Cacophonic loops. Dyspeptic lyrics. Abrasive vocals. These are the calling cards of industrial music, the anti-establishment genre that made its mark by bridging art-rock with aggression, oblique synths with sturm und drang. Peaking in the 90s, the often socially incestuous scene yielded countless side projects (largely around Ministry), a palpable half-life (see White Zombie), and one enduring, mainstream breakout (Nine Inch Nails’ Trent Reznor).

“Industrial” may be a convenient shorthand for the genre’s hard-synth sound, however, the term refers to the Industrial Records imprint created in the mid-70s by Throbbing Gristle, its avant-garde forbearers. One of the label’s artists, Monte Cazazza, suggested they adopt the slogan “Industrial music for industrial people,” and so begat a new genre.

Though now associated with rage, the roots of industrial music were far more heady. A countercultural movement founded on anti-melodic, ambient sounds (with a dotted line to Kraftwerk’s tech-savvy futurism), industrial music dismantled the shiny beats associated with disco and later new wave confections. At the time, bands such as UK’s Throbbing Gristle and Cabaret Voltaire, as well as Einstürzende Neubauten (featuring Blixa Bargeld, later of Nick Cave And The Bad Seeds), made intriguing sounds. Yet it’s debatable whether their looping, atonal creations constituted songs.

What they lacked in hooks, however, they made up for through performance. Throbbing Gristle, in particular, offered provocative visual installations alongside their music, including hardcore porn and used tampons, inspiring one member of Parliament to famously anoint them “wreckers of civilization.”

If Throbbing Gristle unwittingly created industrial music, Skinny Puppy – their overachieving protégées, whose first show was, fittingly, at an art show – jump-started it in the 80s. A proto-Skinny Puppy, then-named Hell ‘O’ Death Day, even opened for the duo Chris & Cosey, both former Throbbing Gristle members. The Vancouver group, in kind, noodled these aesthetics into a highly influential, gothy electro-industrial sound.

▸ Structured pose outputs
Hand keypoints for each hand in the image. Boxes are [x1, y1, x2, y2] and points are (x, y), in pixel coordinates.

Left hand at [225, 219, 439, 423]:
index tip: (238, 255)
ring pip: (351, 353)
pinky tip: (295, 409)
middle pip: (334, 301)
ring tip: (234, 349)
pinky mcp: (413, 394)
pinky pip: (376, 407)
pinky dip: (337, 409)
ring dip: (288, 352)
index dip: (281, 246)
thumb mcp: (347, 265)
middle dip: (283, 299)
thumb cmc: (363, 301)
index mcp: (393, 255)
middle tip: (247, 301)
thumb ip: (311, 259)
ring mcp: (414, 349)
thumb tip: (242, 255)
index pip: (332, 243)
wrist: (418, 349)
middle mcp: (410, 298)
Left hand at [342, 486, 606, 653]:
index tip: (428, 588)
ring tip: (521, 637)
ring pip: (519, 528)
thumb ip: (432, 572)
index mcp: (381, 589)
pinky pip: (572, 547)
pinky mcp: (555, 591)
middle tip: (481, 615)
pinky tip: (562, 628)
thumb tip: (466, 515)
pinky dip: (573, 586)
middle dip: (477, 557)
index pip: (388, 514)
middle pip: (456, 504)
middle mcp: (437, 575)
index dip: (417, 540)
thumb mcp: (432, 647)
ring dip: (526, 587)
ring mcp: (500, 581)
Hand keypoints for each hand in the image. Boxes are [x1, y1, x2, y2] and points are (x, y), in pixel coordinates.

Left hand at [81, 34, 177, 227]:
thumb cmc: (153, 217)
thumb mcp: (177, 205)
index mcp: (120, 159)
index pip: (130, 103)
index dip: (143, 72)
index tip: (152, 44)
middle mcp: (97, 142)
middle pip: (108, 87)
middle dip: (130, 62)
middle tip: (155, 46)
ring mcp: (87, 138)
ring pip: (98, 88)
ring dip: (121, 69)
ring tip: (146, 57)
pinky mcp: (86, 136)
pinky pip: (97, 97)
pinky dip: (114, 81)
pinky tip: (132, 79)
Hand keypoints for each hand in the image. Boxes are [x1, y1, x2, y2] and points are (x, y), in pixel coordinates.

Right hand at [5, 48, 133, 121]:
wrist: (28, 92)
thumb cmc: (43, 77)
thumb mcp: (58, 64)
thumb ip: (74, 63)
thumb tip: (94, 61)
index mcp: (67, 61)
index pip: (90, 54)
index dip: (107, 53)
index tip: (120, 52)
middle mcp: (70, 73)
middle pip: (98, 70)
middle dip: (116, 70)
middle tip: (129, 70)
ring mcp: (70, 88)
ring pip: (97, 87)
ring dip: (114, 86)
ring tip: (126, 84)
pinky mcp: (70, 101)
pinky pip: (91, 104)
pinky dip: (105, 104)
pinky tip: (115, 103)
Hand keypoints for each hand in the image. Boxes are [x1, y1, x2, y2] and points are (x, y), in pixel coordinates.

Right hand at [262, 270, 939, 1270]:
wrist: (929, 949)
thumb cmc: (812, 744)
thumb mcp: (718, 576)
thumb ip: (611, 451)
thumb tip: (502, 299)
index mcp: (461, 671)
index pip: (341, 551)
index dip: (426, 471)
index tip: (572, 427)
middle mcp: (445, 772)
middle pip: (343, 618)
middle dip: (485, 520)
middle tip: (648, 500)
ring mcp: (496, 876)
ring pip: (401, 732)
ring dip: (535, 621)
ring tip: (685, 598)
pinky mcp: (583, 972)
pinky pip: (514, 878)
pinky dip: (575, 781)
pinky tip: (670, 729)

▸ PROBLEM STATEMENT
Summarize the text on industrial music in exactly two sentences.

▸ SOLUTION TO THE EXERCISE
Industrial music is an anti-establishment genre that peaked in the 90s, and it takes its name from the Industrial Records label that Throbbing Gristle created in the mid-70s. Its early bands made looping, atonal sounds of debatable song status and made up for the lack of hooks with provocative performances, before Skinny Puppy jump-started the genre in the 80s with a highly influential electro-industrial sound.